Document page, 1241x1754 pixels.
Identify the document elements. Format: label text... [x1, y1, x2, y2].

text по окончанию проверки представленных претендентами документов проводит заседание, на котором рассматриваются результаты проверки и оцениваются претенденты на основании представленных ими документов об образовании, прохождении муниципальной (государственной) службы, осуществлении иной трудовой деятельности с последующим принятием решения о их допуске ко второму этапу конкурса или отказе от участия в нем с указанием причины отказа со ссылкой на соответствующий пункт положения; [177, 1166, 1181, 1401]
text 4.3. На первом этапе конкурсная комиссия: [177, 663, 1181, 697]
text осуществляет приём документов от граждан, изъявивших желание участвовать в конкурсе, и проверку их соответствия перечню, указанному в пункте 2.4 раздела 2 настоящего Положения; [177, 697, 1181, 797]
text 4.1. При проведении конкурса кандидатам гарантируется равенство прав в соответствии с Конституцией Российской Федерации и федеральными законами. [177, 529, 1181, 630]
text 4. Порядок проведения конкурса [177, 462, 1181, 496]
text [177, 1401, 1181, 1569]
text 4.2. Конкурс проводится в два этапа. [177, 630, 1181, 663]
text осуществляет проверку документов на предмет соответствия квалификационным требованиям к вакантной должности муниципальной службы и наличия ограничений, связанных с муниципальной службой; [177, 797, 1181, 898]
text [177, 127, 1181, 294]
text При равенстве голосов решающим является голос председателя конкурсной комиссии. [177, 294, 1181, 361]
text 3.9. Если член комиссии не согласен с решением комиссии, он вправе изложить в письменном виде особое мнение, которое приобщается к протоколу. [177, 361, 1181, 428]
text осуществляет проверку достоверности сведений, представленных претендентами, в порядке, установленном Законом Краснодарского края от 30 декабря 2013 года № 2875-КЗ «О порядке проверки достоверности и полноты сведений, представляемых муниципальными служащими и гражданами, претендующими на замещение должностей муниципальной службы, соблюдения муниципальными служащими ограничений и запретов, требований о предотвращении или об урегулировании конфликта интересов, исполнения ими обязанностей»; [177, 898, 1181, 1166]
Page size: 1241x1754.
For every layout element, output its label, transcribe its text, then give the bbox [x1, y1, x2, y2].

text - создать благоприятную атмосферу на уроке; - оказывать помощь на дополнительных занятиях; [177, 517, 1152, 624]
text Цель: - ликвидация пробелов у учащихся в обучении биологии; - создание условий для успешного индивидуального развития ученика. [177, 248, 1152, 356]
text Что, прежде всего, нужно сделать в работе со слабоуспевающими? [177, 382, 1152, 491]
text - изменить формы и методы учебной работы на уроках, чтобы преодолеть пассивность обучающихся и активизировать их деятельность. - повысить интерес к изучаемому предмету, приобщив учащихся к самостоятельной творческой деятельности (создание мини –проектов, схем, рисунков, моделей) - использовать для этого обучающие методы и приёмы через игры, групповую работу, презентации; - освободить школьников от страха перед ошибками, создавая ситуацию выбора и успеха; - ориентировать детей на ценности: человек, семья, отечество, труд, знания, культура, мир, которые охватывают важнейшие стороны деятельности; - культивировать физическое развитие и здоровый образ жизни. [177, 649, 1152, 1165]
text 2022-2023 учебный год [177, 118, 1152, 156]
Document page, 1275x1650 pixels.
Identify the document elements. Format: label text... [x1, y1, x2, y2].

**Directions for this task**
Which lines of the entries above contain the string "pixels"? Copy each one.

**Answer area**
Document page, 1241x1754 pixels.
Document page, 1275x1650 pixels.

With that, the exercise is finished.